Aristotle was not as keen as other Ancient Greeks is supposed to have said that "Those with tawny coloured hair are brave; witness the lions. But the reddish are of bad character; witness the foxes."

Romans seemed just as admiring of red heads as the Greeks, particularly among the fierce Gaulish tribes, who Titus Levy said, “stand first in reputation for war … with their tall bodies, long red hair, huge shields, very long swords, and songs and yells as they go into battle, they terrify their foes.”

From the Gauls to the Vikings to the Celts there has always been this connection between martial strength and flame-colored hair. The English warrior queen Boudicca was a red head. Perhaps the greatest warrior of the lot, Ghenghis Khan, was “long-bearded, red-haired, and green-eyed.”

Egyptian pharaohs were found to have hair with reddish pigments, among them ‘Rameses the Great’, the most powerful of them all, and Cleopatra. Alexander the Great, Richard the Lionheart, the great Ottoman naval commander Hayreddin Barbarossa (Red Beard), Queen Elizabeth I, Mary Queen of Scots, Mary Magdalen - they were all depicted with red hair. Even the gods Bacchus and Hades were.

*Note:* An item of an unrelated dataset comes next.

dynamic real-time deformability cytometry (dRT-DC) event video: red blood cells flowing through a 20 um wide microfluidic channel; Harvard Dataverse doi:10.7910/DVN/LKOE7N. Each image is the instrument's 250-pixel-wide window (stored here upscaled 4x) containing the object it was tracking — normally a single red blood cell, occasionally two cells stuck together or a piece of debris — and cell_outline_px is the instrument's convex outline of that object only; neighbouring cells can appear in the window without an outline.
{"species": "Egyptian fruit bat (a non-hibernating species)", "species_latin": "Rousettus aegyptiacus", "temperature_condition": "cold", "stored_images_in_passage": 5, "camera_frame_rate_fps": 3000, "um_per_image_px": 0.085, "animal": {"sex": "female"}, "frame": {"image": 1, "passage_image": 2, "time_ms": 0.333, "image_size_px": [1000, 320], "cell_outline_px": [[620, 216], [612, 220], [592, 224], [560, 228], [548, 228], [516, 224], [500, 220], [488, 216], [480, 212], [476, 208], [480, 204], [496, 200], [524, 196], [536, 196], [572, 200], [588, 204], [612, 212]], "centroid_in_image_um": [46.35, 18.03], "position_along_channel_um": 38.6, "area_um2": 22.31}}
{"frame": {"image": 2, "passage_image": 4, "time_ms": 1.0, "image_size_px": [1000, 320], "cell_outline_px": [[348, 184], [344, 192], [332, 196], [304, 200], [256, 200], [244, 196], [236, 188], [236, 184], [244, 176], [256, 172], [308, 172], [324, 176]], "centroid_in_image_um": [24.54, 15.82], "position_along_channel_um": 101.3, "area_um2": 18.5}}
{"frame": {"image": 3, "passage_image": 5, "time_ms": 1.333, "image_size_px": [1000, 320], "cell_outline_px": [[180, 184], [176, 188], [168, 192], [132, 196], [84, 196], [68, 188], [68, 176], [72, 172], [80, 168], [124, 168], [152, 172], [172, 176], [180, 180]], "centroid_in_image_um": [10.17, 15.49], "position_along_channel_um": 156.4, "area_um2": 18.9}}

Red-headed men have often been stereotyped as temperamental and quick to violence, while red headed women as loose, libidinal and wild. The Prose Edda is one of the oldest Norse documents. Odin the All-Father, ruler of the gods, is a wise and thoughtful ruler with blonde hair, but his quick-tempered son Thor, God of Thunder, though, is possessed of a full head of red hair and an enormous bushy red beard.

In Gullivers Travels, Jonathan Swift said "It is observed that the red-haired of both sexes are more libidinous and mischievous than the rest, whom yet they much exceed in strength and activity."

This might even be born out by science. A  German sex researcher found that women with red hair have sex more often, and an English study found that redhead girls have sex an average of three times a week, while blondes and brunettes only twice. 

As for the temper stereotype, a 2004 study found that redheads feel both pain and cold temperatures more vividly, and they get stung by bees more often. Maybe there’s a reason for the anger.

A 1486 Treatise on Redheads, Malleus Maleficarum, declared that those whose hair is red, of a certain peculiar shade, are unmistakably vampires. So now you know.